January 27, 2024
The U.S. stock market rose for a third straight week. Following upbeat economic news, the S&P 500 Index closed up 1.1% for the trading week on Friday, fractionally below the record high that was set on Thursday.
A key piece of news that’s supporting a bullish outlook: the U.S. economy in last year’s fourth quarter grew substantially more than economists predicted. The government also reported that the Federal Reserve’s preferred inflation measure fell below 3% for the first time in nearly three years, based on the year-over-year change in the core personal consumption expenditures (PCE) index through December. In turn, the latest inflation data offers fresh support for thinking that the central bank will soon start cutting interest rates.

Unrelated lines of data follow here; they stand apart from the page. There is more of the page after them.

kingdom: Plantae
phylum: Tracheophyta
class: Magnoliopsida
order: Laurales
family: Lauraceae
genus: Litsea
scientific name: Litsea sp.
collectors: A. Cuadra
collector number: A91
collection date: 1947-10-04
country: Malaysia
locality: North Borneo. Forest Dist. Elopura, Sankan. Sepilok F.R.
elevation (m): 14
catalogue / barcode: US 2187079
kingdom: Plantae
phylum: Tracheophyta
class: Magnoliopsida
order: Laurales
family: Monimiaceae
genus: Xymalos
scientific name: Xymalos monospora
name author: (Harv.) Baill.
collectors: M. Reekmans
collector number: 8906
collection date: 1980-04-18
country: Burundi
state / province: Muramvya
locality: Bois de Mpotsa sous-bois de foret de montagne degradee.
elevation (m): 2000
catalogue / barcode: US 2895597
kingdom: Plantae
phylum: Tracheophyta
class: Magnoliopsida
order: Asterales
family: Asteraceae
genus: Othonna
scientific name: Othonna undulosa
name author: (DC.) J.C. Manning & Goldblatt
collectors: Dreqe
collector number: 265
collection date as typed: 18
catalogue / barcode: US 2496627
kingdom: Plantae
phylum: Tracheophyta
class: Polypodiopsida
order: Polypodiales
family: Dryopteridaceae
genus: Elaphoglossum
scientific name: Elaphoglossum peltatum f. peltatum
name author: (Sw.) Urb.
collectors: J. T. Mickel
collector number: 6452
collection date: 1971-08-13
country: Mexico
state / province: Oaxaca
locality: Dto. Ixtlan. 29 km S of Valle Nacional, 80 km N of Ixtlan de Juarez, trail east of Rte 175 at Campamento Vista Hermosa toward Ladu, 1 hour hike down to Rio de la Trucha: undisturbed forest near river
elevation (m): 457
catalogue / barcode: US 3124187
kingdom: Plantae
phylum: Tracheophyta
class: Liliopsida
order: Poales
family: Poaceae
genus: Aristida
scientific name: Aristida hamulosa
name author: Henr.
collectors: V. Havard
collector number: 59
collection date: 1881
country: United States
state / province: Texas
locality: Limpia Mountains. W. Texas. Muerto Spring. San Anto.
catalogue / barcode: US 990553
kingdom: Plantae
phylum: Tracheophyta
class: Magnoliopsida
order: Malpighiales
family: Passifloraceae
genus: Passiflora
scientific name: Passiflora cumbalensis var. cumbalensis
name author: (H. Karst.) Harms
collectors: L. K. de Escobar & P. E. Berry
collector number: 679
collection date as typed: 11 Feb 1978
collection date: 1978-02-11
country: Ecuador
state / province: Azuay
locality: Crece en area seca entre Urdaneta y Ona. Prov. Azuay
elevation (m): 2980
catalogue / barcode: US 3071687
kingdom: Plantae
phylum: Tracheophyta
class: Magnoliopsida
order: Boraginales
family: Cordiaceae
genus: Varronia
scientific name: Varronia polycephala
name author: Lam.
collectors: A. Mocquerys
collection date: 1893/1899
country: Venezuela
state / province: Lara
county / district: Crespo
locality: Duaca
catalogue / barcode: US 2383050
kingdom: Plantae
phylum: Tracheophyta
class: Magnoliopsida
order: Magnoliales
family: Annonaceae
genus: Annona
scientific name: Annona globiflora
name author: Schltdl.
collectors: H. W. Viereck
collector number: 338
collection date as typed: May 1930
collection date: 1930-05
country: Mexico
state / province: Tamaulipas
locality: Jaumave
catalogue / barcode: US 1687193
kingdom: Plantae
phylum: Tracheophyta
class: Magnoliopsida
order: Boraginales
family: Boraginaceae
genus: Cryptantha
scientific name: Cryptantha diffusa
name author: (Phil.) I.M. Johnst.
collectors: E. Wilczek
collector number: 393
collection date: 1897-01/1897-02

With equity prices rallying, investors are asking: what is driving stocks higher? Several catalysts are on the short list of likely answers:
- As noted, inflation is cooling. It’s premature for the Fed to conclude that it’s achieved its objective of cutting inflation to the central bank’s 2% target, but the latest numbers suggest that the goal post is near. In fact, quarterly core PCE data suggests the end game has already arrived. This alternative measure of inflation rose at an annualized 2% rate in Q4 vs. the previous quarter – the second straight quarter for matching the Fed’s target.
- Wages are rising. After a record 25 consecutive months of worker income failing to keep pace with rising prices, wages have now outpaced inflation for eight straight months.
- Consumer spending remains strong. Real wage growth has encouraged consumers to spend more. Inflation adjusted retail sales rose 1.4% in December, the first such increase since October 2022.
- Better-than-expected corporate earnings. FactSet reports that as of January 19th, 62% of S&P 500 companies have reported a positive EPS surprise and 62% of S&P 500 companies have reported a positive revenue surprise.
What could upset the apple cart?
- The widely anticipated recession finally appears later in 2024.
- A major policy mistake by the Federal Reserve.
- Rising interest rates allow bonds to attract more investor dollars, possibly triggering a selloff in the stock market.
- The labor market weakens and, as a result, consumers scale back spending.
- Politics, which will become an increasingly influential factor, for good or ill, as the November election draws closer.
- A widening Middle East war, which arguably is already unfolding.
- Something completely unexpected, which I believe is always the biggest potential threat.
Investing in stocks always comes with risks, which is why over the long run stocks generate greater returns than less risky alternatives.
That’s all for now. Have a great weekend and invest wisely my friends.